Still, Could you post your exact requirement.
It is explained in my first post.
The central router routes the traffic to ASA and there it just stops.
Don't know if the ASA is droping the packets or similar. I don't have any experience with it.
The ASA may be dropping packets that it does not know how to pass onto the next layer 3 routing device, check the config and the layer 3 connectivity at the remote end.
But the Central router sends the request (sourced from the remote site) with a source and destination address.
I really don't know whay the ASA does not forward it on the outside interface.
if the traffic from the remote site enters the outside interface of the ASA over a VPN the ASA will not specifically pass it out the outside interface and NAT it without specific config, is this what you are tyring to do?
post your config's for review.
The traffic comes on an inside interface (security 50, OSPF routing). The ASA is connected with 2 interfaces with the central router. One for OSPF routing between sites (private IP) and one for internet (Public IP, ASA is doing NAT)
And there is an inside interface with SEC 0 and that is not important.
You can find a topology and config file in my posts.
None of your posts have any attachements.
Is the ASA taking part in the OSPF routing?
Are you performing any NAT between the intside and the central router interface?
There are attachments. Like I said in my first post, I made a topic in:
WAN, Routing and Switching: Policy-based routing.
It is all explained there.
I have read the post - and seen the updated diagram, I have a few questions:-
1) Why is the VPN terminated on the central router?
2) Why is the central router in front of the ASA for the internet, and beihind the ASA for internal
3) If you havea tunnel, then you should not really need PBR - as you can encapsulate OSPF into the tunnel
4) The ASA could redistribute the default route in OSPF on the internal private IP's.
Well, I have not designed this network.
I think the central router is terminating VPN because of OSPF routing (tunnel interfaces with GRE)
The central router is not behind the ASA for internal. The ASA has its own internal network (HQ) and the others are all remote sited that have to go through the ASA because of authenticaion (not all users are allowed to surf on the internet)
OSPF is already encapsulated in the tunnel on remtoe site and central routers
ASA is already a gateway for the internal network (not for remote sites) ASA can't send them a defaulte route because the is the central router in between
OK - a simple solution would be to:-
1) Terminate the VPN on the ASA
2) Have the tunnel desintation on the central router for the remote point to the ASA
3) In the ASA configure the crypto map for the tunnel srouce & desinations of the tunnels.

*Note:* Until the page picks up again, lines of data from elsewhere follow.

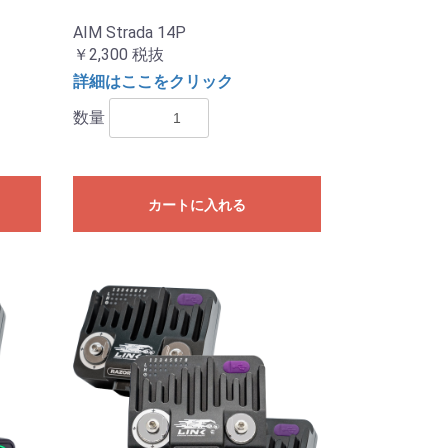
AIM Strada 14P
￥2,300
税抜
詳細はここをクリック
数量
カートに入れる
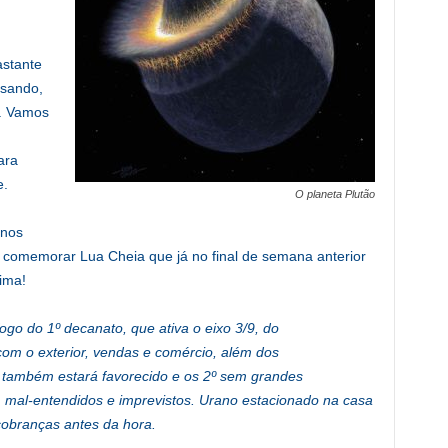
astante
isando,
o. Vamos
ara
e.
O planeta Plutão
gnos
comemorar Lua Cheia que já no final de semana anterior
ima!
go do 1º decanato, que ativa o eixo 3/9, do
om o exterior, vendas e comércio, além dos
 também estará favorecido e os 2º sem grandes
, mal-entendidos e imprevistos. Urano estacionado na casa
cobranças antes da hora.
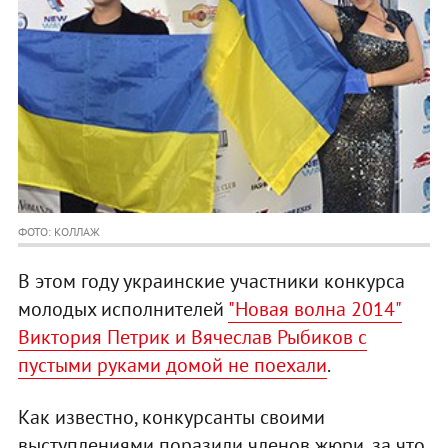
ФОТО: КОЛЛАЖ
В этом году украинские участники конкурса
молодых исполнителей
"Новая волна 2014"
Виктория Петрик и Вячеслав Рыбиков с
пустыми руками домой не поехали
.
Как известно, конкурсанты своими
выступлениями поразили членов жюри, за что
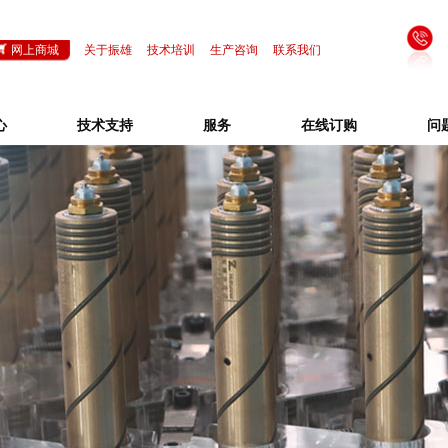
网上商城
关于振雄
技术培训
生产咨询
联系我们
心
技术支持
服务
在线订购
问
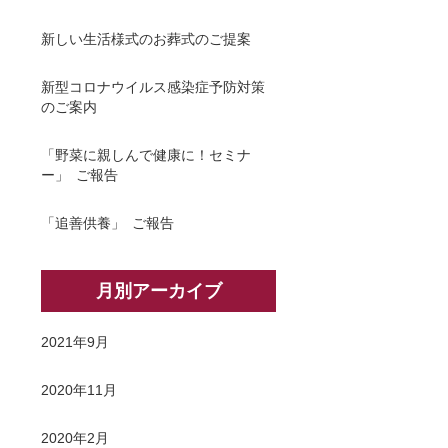
新しい生活様式のお葬式のご提案
新型コロナウイルス感染症予防対策
のご案内
「野菜に親しんで健康に！セミナ
ー」 ご報告
「追善供養」 ご報告
月別アーカイブ
2021年9月
2020年11月
2020年2月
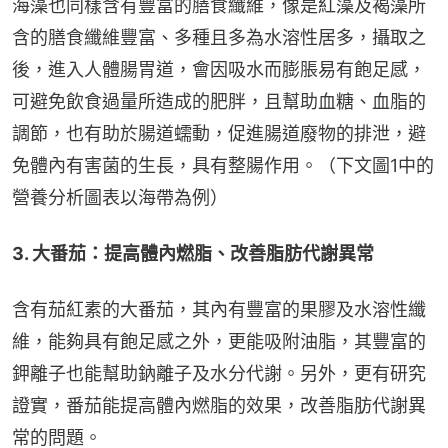
海藻也同樣含有豐富的膳食纖維，像是紅藻及褐藻所
含的膳食纖維豐富、多種且多為水溶性居多，攝取之
後，進入人體腸胃道，會因吸水而膨脹易有飽足感，
可避免飲食過量所造成的肥胖，且幫助血糖、血脂的
調節，也有助於腸道蠕動，促進腸道廢物的排泄，避
免體內有害菌的生長，具有整腸作用。（下文圖1中的
營養分析圖表以海帶為例）
3. 大番茄：提高體內燃脂、改善脂肪代謝異常
含有茄紅素的大番茄，其內有豐富的果膠及水溶性纖
維，能夠具有飽足感之外，更能吸附油脂，其豐富的
鉀離子也能幫助鈉離子及水分代謝。另外，更有研究
證實，番茄能提高體內燃脂的效果，改善脂肪代謝異
常的問題。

4) Directly connect the ASA to the internet circuit
5) Have the central router have only 1 connection to the ASA
6) Distribute a default route in OSPF - remote users would dynamically route over the tunnel thru the IPSEC to the central router, the central router woudl route the internet traffic directly to the ASA where they can be authenticated.

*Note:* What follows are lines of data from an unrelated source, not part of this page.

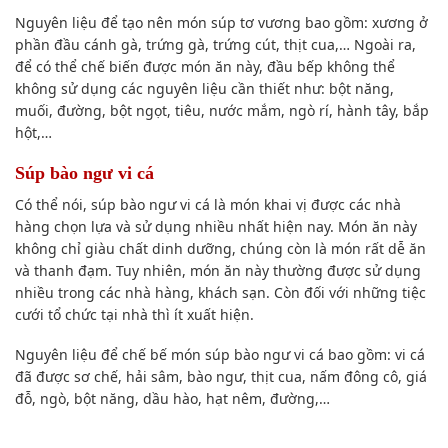
Nguyên liệu để tạo nên món súp tơ vương bao gồm: xương ở
phần đầu cánh gà, trứng gà, trứng cút, thịt cua,… Ngoài ra,
để có thể chế biến được món ăn này, đầu bếp không thể
không sử dụng các nguyên liệu cần thiết như: bột năng,
muối, đường, bột ngọt, tiêu, nước mắm, ngò rí, hành tây, bắp
hột,…
Súp bào ngư vi cá
Có thể nói, súp bào ngư vi cá là món khai vị được các nhà
hàng chọn lựa và sử dụng nhiều nhất hiện nay. Món ăn này
không chỉ giàu chất dinh dưỡng, chúng còn là món rất dễ ăn
và thanh đạm. Tuy nhiên, món ăn này thường được sử dụng
nhiều trong các nhà hàng, khách sạn. Còn đối với những tiệc
cưới tổ chức tại nhà thì ít xuất hiện.
Nguyên liệu để chế bế món súp bào ngư vi cá bao gồm: vi cá
đã được sơ chế, hải sâm, bào ngư, thịt cua, nấm đông cô, giá
đỗ, ngò, bột năng, dầu hào, hạt nêm, đường,…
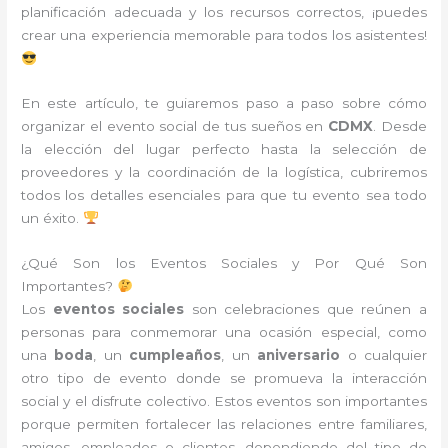
planificación adecuada y los recursos correctos, ¡puedes
crear una experiencia memorable para todos los asistentes!
En este artículo, te guiaremos paso a paso sobre cómo
organizar el evento social de tus sueños en
CDMX
. Desde
la elección del lugar perfecto hasta la selección de
proveedores y la coordinación de la logística, cubriremos
todos los detalles esenciales para que tu evento sea todo
un éxito.
¿Qué Son los Eventos Sociales y Por Qué Son
Importantes?
Los
eventos sociales
son celebraciones que reúnen a
personas para conmemorar una ocasión especial, como
una
boda
, un
cumpleaños
, un
aniversario
o cualquier
otro tipo de evento donde se promueva la interacción
social y el disfrute colectivo. Estos eventos son importantes
porque permiten fortalecer las relaciones entre familiares,
amigos, empleados o clientes, dependiendo del tipo de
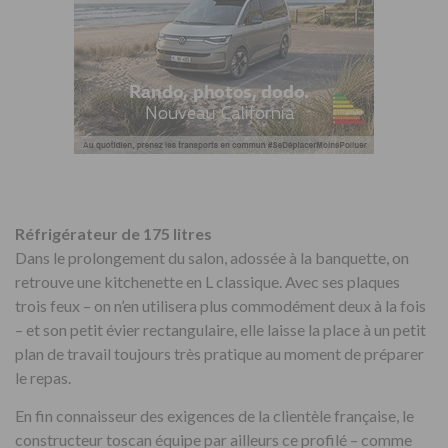
Réfrigérateur de 175 litres
Dans le prolongement du salon, adossée à la banquette, on
retrouve une kitchenette en L classique. Avec ses plaques
trois feux – on n’en utilisera plus commodément deux à la fois
– et son petit évier rectangulaire, elle laisse la place à un petit
plan de travail toujours très pratique au moment de préparer
le repas.
En fin connaisseur des exigences de la clientèle française, le
constructeur toscan équipe par ailleurs ce profilé – comme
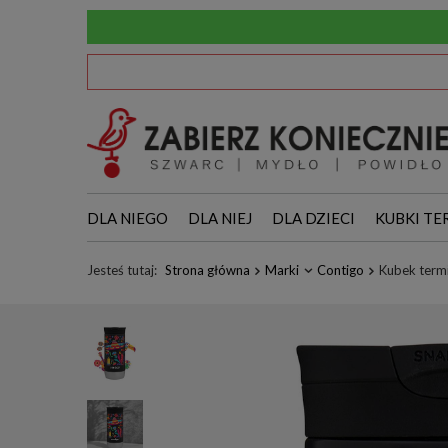
DLA NIEGO
DLA NIEJ
DLA DZIECI
KUBKI TE
Jesteś tutaj:
Strona główna
Marki
Contigo
Kubek term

Well I know that when the ASA would terminate the VPNs my problem would be solved. But I don't know if my client would like that, because that is a lot of work.

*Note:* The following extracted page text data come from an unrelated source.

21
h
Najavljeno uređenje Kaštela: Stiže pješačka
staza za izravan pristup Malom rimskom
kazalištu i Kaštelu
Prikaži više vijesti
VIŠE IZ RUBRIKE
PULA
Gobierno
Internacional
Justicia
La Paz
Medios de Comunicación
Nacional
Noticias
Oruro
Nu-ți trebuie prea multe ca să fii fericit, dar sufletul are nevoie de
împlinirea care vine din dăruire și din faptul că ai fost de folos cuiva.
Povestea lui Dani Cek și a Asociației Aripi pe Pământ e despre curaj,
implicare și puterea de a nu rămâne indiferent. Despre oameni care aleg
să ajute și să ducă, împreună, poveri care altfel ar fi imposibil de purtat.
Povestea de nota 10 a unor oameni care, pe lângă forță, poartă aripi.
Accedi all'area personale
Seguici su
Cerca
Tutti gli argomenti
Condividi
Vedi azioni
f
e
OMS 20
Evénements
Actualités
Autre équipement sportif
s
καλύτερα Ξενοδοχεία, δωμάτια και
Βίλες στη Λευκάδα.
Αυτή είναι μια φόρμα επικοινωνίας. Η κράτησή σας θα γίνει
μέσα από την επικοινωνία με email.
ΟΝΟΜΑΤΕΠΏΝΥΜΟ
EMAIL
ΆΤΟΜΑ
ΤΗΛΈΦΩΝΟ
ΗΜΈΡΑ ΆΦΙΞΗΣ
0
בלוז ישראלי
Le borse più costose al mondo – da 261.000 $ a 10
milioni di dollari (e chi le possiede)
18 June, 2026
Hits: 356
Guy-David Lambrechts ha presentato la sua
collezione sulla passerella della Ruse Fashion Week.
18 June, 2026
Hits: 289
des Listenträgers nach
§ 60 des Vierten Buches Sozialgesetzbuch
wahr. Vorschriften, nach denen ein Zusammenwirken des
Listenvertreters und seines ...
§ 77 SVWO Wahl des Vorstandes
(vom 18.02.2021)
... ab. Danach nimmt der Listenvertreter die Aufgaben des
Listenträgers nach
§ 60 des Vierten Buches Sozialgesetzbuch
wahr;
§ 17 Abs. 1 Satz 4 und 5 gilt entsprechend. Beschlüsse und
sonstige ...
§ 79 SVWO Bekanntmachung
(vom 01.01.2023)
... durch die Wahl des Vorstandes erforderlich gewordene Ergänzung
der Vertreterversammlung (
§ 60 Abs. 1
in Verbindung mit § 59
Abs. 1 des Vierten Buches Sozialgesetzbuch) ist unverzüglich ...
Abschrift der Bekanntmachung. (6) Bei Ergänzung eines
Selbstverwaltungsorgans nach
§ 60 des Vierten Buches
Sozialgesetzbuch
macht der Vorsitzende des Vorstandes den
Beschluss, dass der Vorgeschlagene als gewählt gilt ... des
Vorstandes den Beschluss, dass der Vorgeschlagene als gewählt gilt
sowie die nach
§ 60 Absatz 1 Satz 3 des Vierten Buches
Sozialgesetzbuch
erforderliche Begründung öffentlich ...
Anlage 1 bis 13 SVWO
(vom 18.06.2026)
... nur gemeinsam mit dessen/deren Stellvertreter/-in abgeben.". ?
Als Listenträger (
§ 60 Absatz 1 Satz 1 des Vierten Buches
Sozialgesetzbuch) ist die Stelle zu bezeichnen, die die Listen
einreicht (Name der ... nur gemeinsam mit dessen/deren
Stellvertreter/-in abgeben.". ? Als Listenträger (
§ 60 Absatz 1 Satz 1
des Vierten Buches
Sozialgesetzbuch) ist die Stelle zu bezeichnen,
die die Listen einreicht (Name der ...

And I have one question. Does the ASA have tunnel interfaces like a router? So that I can use GRE?
No the ASA does not support GRE tunnels.
At the end of the day you should explain to your customer that the current topology/configuration is sub-optimal and can be improved 100%
So your advice is that the ASA terminates the VPNs and that the router is there only for the internet?
There is a problem too, a Frame-Relay router is connected on the router for other remote sites! I think that I could use a subinterface on the ASA for that!
If you just do that - what are you going to use as a layer 3 routing device on the inside?
Possibly - or just shift all the internal routing to the device that has the frame-relay - this is the central internal router.
then the other router can just be used for internet routing, and the ASA can be the secuure device that seperates the internal to internet.